By now, after a roller-coaster winter with temperatures bouncing from one extreme to another, area residents should be used to unexpected changes. But spring is coming, and that means the likelihood of violent weather.
Bulloch County Public Safety Director Ted Wynn promotes weather awareness year round but reminds people this week to set aside time to renew plans and make sure you are prepared.
“Spring is just around the corner, and with its arrival comes the threat of severe weather,” he said. “The Bulloch County Emergency Management Agency supports the Georgia Emergency Management Agency and the National Weather Service in observing Feb. 3–7 as Severe Weather Awareness Week.”
And since Thursday’s forecast indicates heavy rains and possible thunderstorms are likely, the awareness week observation is right in time, he said.
Wynn asks that families be ready for bad weather by stocking up on emergency supplies and planning a response to inclement weather, and to be prepared in case a strong wind storm or tornado occurs.
The focus on this week’s agenda includes family preparedness and having either a NOAA weather radio or cellphone app that issues weather warnings. People should learn about safety during thunderstorms, tornadoes and lightning and the dangers of flooding.

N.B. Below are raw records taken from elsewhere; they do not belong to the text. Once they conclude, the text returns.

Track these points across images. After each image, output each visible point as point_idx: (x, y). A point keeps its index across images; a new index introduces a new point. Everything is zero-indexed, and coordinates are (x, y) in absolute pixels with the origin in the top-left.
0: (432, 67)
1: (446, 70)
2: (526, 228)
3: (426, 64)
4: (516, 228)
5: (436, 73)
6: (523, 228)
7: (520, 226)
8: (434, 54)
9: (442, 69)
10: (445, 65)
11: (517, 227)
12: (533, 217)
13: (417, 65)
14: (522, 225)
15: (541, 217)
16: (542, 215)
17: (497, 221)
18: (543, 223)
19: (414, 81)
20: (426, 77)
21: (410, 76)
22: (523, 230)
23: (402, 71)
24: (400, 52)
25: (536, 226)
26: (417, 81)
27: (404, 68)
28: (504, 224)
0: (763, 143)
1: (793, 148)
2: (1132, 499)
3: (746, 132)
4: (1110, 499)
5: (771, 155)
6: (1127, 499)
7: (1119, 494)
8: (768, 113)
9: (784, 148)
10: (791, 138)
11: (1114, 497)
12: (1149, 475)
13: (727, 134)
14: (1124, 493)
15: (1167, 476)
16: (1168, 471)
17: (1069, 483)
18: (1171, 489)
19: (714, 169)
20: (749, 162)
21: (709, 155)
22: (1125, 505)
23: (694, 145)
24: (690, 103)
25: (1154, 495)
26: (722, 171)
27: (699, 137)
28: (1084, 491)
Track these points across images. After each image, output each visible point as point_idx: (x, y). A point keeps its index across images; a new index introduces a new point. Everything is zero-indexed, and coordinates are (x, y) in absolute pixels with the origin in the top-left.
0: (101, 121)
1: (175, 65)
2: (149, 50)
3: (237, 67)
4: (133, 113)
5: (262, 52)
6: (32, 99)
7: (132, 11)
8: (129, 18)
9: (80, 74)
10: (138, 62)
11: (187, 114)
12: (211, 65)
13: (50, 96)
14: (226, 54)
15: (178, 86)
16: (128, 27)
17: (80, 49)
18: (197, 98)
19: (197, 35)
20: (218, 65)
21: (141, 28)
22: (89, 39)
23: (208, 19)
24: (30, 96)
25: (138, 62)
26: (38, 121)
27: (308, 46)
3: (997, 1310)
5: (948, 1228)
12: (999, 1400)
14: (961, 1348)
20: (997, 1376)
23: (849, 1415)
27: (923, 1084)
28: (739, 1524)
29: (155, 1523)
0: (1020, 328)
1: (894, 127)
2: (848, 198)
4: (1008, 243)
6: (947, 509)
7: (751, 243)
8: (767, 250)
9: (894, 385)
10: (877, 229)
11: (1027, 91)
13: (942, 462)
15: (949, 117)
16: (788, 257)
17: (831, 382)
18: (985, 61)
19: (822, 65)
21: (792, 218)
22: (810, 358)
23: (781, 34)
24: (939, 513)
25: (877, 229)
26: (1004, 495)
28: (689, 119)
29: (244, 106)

On Wednesday at 9 a.m., Bulloch County will participate in a statewide tornado drill, he said. This includes some area schools. Others will have tornado drills on other days.
“Bulloch County Schools' campuses will participate in Georgia's Severe Weather Awareness Week tornado drills, but not all will be on Wednesday, which is the scheduled statewide day,” said Bulloch County Schools communications specialist and marketing director Hayley Greene. “Our principals will conduct tornado drills this week at times that best meet the schedule needs of their individual schools.”
Georgia Power Company is also observing Severe Weather Awareness Week, and its media relations office offers the following tips:
- Stay aware and check the weather forecast before heading outdoors.
- Take safe shelter inside a sturdy building, away from windows and doors. Avoid contact with conductors of electricity — appliances, metal objects and water.
- After a storm, never touch any downed or low-hanging wire, including telephone or TV wires that touch a power line. Never pull tree limbs off of power lines yourself or enter areas with debris or downed trees, as downed power lines may be buried in wreckage. Customers should call 911 or Georgia Power immediately if they see a fallen or low-hanging power line.
- Build an emergency kit. A well-built kit should contain enough supplies to get you and your family through three days without electricity or running water.
- During an outage, it's important to know how to safely store your food and medicine.